Lebanese PM Hariri resigns after weeks of protests
Lebanese Prime Minister Saad al-Hariri announced on Oct. 29 his resignation from government, weeks after an unprecedented wave of protests began in Lebanon amid growing anger at political leaders accused of corruption.
"I will be giving my resignation," Hariri said in a televised speech.
Speaking in a news conference, Hariri said "I have tried all this time to find a way to listen to the voice of the people and to protect the country from security and living risks."
He went on to say: "I do not hide that I reached a dead end to resolve the crisis."
Hariri said he was convinced of the need to create a "positive shock and the formation of a government capable of facing challenges."
Hariri submitted his resignation to President Michel Aoun as popular demonstrations enter their 13th day.
His resignation comes as an unprecedented wave of protests has swept Lebanon for nearly two weeks, demanding the government resigns amid growing anger at political leaders accused of corruption.
Hariri’s initial reaction to the demonstrations was to give the government a 72-hour deadline to pass reforms.

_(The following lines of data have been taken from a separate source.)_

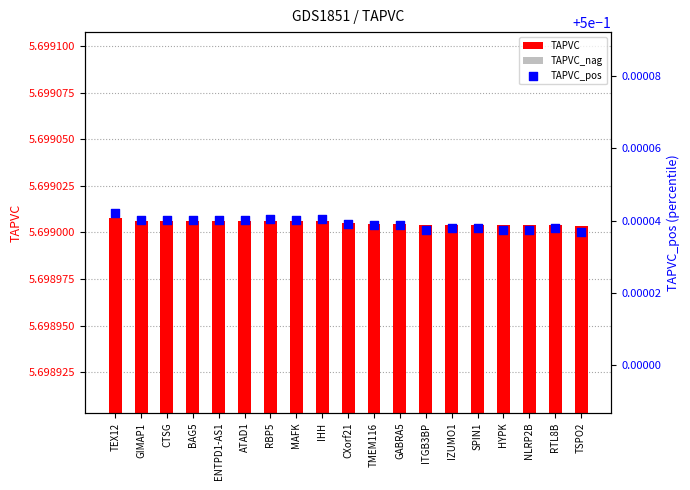

What are all the series names shown in the legend?

TAPVC, TAPVC_nag, TAPVC_pos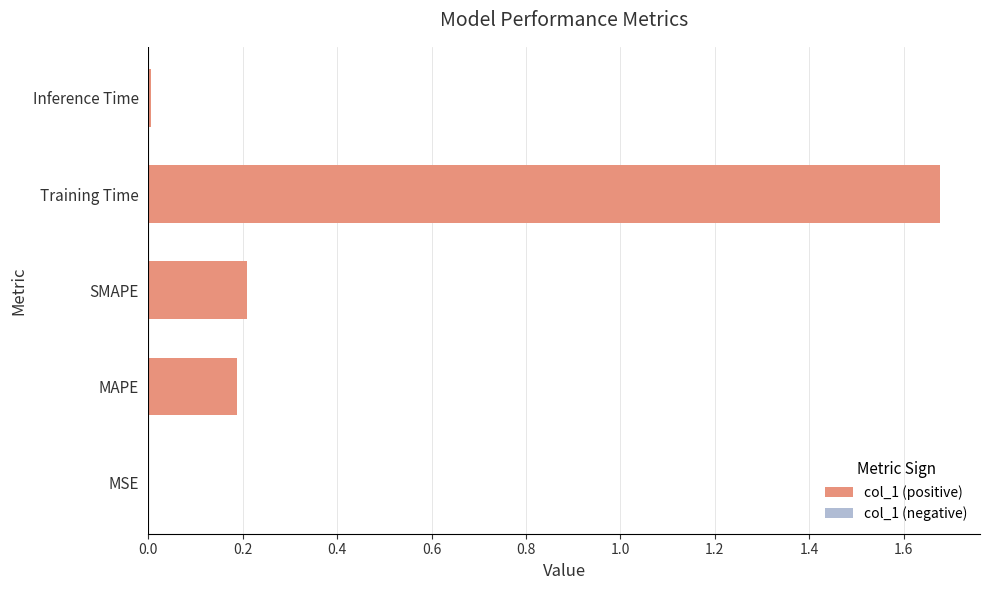

The value at Training Time is 1.2. True or false?

False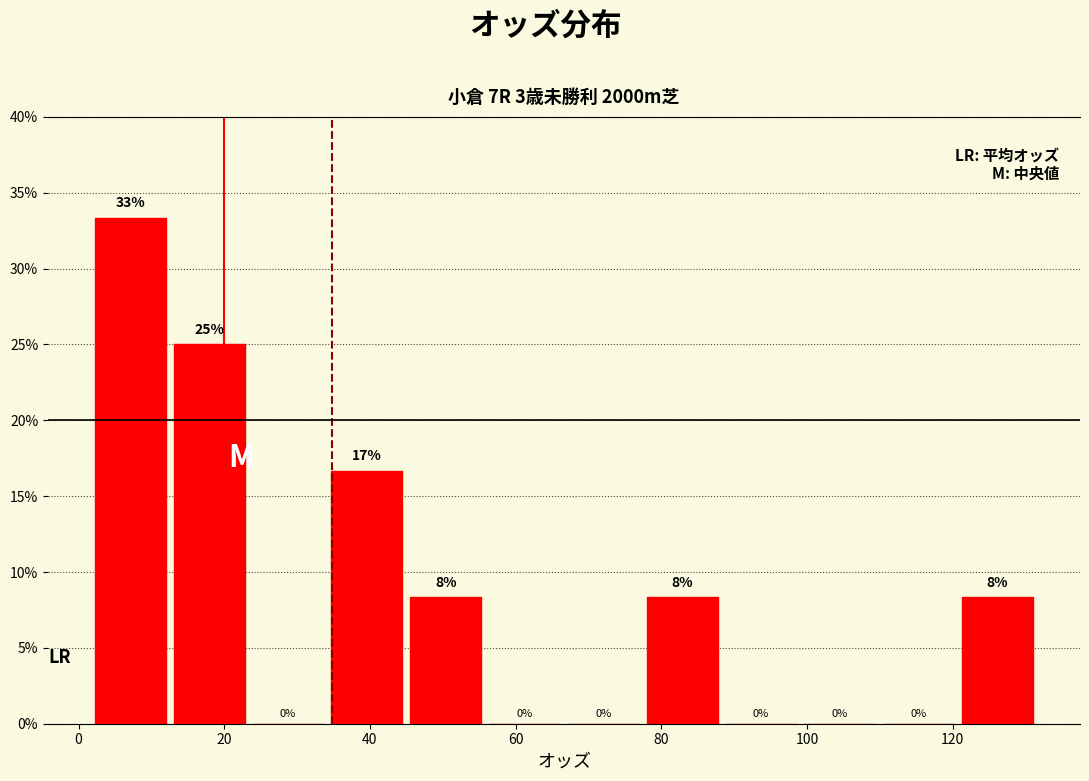

Over which range of the x-axis is the bar tallest?

2 to 12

Once the timeline lapsed, he announced a reform package that included cutting the salaries of ministers and a tax on banks.
His resignation would defy the powerful Shi’ite Muslim group Hezbollah, whose leader Sayyed Hassan Nasrallah has twice said he was against such a step, citing the risk of a dangerous void.
In the street, supporters of Hezbollah and its Shi’ite ally Amal forced protesters from a roadblock they had set up in Beirut, tearing down their tents and fighting with them, forcing the police to intervene, the first such incident in the capital.
The Hezbollah and Amal supporters fanned out in the downtown area shouting “Shia, Shia” in reference to themselves and cursing protesters who have been calling for revolution.
Hariri last week sought to defuse popular anger through a set of reform measures agreed with other groups in his coalition government, including Hezbollah to, among other things, tackle corruption and long-delayed economic reforms.
But with no immediate steps toward enacting these steps, they did not satisfy demonstrators whose demands include the resignation of his coalition government.
One of the sources, a senior official from outside Hariri’s Future Party, told Reuters the premier would “most probably” announce the government resignation on Oct. 29. The report weighed on Lebanese dollar bonds.
The nationwide protests have paralyzed Lebanon at a time of deep economic crisis - banks were closed for a 10th day on Oct. 29 along with schools and businesses, with the pegged Lebanese pound weakening on a black market.
Lebanon suffers from high unemployment, little growth and one of the highest debts ratios in the world, with a debt burden reaching $86.2 billion in the first quarter of 2019, according to a statement by the Lebanese Ministry of Finance in May 2019.